◆ Given data ◆
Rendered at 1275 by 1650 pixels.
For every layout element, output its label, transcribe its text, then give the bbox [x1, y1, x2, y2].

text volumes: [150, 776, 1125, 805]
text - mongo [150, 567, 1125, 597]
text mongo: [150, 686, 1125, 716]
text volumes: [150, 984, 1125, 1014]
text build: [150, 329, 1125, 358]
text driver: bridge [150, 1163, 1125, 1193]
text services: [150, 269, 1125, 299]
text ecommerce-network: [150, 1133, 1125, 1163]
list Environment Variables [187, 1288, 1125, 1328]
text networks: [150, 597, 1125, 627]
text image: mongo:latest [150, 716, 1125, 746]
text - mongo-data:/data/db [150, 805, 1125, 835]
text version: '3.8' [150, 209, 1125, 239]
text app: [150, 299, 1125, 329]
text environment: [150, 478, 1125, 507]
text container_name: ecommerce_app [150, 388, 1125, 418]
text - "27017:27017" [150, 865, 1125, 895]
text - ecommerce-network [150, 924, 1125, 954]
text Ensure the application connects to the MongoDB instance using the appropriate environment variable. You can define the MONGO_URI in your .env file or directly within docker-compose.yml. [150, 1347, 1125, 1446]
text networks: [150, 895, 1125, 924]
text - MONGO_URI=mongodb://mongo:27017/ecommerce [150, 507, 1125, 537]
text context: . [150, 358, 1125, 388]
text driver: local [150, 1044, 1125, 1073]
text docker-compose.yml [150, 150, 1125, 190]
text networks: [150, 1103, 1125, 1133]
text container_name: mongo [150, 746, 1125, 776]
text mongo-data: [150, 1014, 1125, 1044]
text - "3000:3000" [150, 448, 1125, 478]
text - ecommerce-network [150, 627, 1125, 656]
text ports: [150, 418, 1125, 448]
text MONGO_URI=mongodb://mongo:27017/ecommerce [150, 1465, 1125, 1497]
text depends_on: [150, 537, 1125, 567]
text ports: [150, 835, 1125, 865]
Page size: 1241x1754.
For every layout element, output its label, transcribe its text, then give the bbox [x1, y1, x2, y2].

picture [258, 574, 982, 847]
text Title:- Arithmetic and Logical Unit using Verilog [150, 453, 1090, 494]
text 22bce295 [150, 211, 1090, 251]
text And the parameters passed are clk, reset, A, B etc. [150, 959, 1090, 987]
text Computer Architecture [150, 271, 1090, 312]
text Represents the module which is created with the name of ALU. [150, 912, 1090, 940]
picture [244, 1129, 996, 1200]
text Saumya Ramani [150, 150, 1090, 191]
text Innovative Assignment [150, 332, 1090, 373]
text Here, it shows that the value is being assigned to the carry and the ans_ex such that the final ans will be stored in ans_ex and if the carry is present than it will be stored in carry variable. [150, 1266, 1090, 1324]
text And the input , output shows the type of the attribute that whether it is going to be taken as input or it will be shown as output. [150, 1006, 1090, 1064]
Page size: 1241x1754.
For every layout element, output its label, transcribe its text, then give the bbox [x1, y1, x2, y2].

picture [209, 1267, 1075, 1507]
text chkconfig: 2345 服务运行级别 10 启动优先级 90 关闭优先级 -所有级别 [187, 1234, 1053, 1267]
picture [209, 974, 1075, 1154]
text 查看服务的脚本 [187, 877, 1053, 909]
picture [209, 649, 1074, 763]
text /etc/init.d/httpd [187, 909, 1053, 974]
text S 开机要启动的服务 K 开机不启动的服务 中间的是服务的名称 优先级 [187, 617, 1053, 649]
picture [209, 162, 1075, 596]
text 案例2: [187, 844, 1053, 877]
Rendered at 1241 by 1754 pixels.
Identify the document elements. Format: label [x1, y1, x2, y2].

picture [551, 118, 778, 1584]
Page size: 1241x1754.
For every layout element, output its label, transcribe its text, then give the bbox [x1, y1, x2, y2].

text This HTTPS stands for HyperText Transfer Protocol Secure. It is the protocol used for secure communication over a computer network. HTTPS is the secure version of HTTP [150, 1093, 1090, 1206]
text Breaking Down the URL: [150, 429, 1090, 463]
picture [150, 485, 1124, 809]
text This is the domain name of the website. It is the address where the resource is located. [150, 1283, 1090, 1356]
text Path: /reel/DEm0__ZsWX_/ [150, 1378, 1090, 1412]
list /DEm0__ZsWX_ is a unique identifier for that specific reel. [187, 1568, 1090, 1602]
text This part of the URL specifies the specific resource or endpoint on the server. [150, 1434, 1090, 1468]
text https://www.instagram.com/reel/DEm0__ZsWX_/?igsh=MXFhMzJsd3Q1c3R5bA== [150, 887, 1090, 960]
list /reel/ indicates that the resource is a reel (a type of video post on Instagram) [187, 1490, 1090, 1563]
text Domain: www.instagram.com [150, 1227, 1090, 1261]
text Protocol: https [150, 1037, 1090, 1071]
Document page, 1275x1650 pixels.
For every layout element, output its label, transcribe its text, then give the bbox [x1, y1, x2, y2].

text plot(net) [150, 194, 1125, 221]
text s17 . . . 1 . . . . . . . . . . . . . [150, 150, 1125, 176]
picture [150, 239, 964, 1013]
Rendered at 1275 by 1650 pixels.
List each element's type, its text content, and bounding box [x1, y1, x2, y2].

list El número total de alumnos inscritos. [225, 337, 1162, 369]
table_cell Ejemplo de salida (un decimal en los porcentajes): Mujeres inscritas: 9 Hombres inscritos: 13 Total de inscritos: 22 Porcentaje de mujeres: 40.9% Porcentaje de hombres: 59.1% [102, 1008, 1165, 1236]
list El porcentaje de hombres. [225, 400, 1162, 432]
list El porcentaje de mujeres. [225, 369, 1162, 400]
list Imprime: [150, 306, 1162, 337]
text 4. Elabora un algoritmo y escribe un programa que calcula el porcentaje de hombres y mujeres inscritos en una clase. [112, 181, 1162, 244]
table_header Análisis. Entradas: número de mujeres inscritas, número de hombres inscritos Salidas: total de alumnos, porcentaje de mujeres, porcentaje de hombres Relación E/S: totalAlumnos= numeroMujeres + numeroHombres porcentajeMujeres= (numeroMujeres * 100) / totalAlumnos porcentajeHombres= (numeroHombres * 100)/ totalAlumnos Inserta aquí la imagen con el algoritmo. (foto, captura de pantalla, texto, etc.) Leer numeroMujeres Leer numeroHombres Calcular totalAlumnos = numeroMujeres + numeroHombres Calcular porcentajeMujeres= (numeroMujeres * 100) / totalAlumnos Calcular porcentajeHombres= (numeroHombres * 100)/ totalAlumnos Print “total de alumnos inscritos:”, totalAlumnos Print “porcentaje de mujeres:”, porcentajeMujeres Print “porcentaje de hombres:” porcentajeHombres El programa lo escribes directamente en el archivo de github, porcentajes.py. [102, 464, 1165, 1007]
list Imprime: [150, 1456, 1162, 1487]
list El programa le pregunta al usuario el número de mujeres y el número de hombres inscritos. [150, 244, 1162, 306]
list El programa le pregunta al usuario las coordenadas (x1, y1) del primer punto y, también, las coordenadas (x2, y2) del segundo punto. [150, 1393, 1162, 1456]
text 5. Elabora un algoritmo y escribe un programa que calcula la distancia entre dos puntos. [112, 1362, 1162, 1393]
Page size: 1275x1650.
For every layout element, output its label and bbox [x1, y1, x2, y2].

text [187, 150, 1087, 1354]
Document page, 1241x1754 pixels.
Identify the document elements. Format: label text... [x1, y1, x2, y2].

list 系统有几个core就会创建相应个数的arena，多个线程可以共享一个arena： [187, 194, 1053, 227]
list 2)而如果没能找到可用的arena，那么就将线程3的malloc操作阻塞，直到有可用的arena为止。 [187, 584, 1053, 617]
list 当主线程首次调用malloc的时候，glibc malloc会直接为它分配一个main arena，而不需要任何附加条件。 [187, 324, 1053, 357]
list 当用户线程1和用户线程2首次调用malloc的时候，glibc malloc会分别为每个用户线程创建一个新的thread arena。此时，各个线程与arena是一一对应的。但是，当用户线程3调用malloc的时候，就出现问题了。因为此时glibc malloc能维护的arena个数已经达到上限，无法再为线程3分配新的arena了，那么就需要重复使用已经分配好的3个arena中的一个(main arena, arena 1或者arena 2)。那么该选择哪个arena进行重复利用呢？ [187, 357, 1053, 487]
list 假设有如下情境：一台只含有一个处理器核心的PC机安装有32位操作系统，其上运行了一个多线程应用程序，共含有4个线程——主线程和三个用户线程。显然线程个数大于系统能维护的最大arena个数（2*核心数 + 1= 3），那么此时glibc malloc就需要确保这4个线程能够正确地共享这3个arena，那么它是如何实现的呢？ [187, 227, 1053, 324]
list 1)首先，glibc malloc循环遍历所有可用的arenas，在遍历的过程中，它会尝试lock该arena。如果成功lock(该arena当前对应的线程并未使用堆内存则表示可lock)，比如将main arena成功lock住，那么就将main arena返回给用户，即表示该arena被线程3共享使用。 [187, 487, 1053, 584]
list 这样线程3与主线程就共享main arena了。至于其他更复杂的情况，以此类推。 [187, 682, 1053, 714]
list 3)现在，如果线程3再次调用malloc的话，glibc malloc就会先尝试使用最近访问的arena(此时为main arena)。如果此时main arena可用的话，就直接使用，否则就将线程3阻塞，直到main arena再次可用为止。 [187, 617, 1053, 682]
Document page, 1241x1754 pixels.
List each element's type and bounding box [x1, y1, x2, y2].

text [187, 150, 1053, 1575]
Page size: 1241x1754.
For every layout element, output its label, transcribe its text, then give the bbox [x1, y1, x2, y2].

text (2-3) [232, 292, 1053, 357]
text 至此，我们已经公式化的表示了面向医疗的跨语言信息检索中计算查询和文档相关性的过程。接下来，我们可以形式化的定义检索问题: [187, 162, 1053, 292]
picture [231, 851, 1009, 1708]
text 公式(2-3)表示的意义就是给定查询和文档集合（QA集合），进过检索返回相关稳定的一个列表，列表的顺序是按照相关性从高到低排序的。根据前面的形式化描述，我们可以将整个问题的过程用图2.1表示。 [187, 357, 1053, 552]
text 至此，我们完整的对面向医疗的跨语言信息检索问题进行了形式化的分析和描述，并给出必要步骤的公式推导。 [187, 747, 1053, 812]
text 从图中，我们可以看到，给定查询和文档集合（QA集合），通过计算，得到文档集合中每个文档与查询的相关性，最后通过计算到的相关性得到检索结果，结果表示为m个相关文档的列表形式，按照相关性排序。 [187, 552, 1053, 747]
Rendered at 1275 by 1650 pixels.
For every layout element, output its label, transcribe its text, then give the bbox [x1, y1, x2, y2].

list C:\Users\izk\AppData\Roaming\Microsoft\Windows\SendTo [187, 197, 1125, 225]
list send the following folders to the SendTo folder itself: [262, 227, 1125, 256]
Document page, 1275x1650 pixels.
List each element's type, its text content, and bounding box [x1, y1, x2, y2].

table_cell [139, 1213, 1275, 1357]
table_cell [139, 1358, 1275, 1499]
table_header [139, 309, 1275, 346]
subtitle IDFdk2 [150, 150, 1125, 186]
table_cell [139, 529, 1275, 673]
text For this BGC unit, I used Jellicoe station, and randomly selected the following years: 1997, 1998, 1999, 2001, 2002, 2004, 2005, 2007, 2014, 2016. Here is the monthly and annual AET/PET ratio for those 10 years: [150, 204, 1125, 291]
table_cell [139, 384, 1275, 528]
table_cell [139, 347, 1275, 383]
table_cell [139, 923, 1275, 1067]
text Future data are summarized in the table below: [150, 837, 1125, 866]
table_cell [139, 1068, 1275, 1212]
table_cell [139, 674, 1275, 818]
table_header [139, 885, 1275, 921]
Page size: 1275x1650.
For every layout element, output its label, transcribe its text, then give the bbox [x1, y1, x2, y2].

◆ Instructions for the task ◆
Output exactly, and only, the lines running from the one that contains "table_cell [139, 923, 1275, 1067]" through the last line of the entries above.

◆ Answer section ◆
table_cell [139, 923, 1275, 1067]
text Future data are summarized in the table below: [150, 837, 1125, 866]
table_cell [139, 1068, 1275, 1212]
table_cell [139, 674, 1275, 818]
table_header [139, 885, 1275, 921]
Page size: 1275x1650.
For every layout element, output its label, transcribe its text, then give the bbox [x1, y1, x2, y2].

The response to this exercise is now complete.